If Governor Cuomo’s proposal goes forward, it will place New York at the forefront of such efforts. Two other states, Tennessee and Oregon, already have programs to cover the costs of community college. The governor’s plan, however, would include four-year schools, including many campuses that are part of the state university system, as well as the city’s university system. The state would complete students’ tuition payments by supplementing existing state and federal grant programs. They would basically be covering the balance, but administration officials claim that some students could have their entire four-year education covered.

Hoping for a quick start for his idea, Cuomo plans to begin with a three-year rollout in the fall, with a $100,000 income limit which will rise to $125,000 by 2019. The cost of the program remains unclear, but the administration estimates that the state’s annual cost would be $163 million by 2019. This estimate could be affected by participation and the level of need.

Bernie Sanders, in full support of the program, called Cuomo’s proposal “a revolutionary idea for higher education… that’s going to reverberate not only throughout the State of New York, but throughout this country.” Many politicians have given praise and support for Cuomo’s plan.
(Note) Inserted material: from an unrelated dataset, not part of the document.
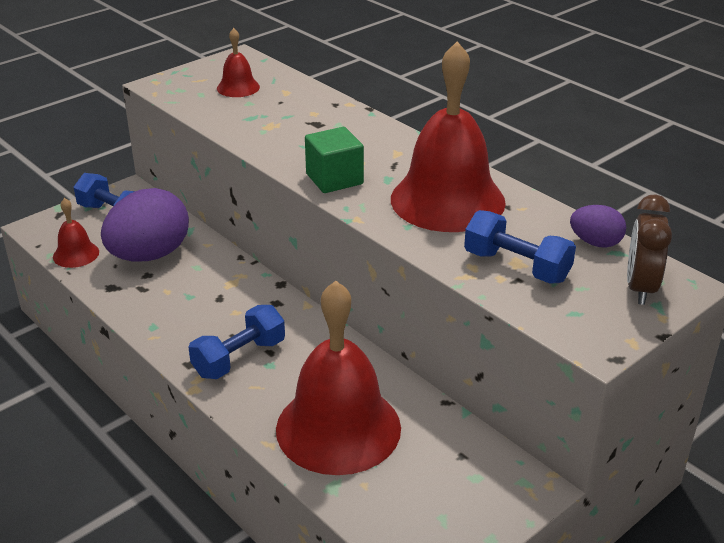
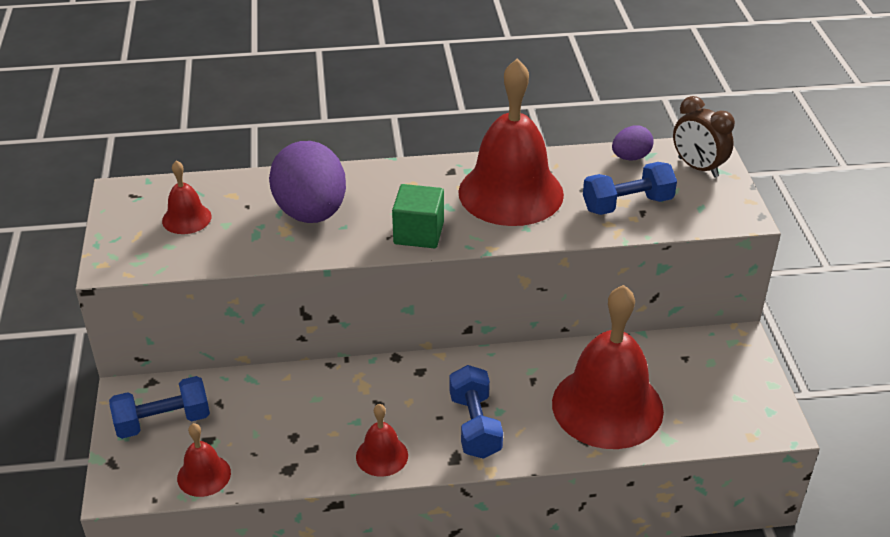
camera: 55 degrees left, 5 degrees up
(149, 255) = (263, 422): purple egg -> purple egg (311, 213)
(162, 324) = (382, 456): none -> red bell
Others are reluctant to get on board until they know more of the details concerning the cost and effectiveness. Nevertheless, this proposal offers a great start to a solution for the major issue of college tuition.

For low and middle-income families in New York, they may see hope for the future when it comes to affording state schools for their children. Loans may not be the only option anymore if the Excelsior Scholarship program becomes a reality and New York helps reduce the ridiculous amount of debt that students graduate with.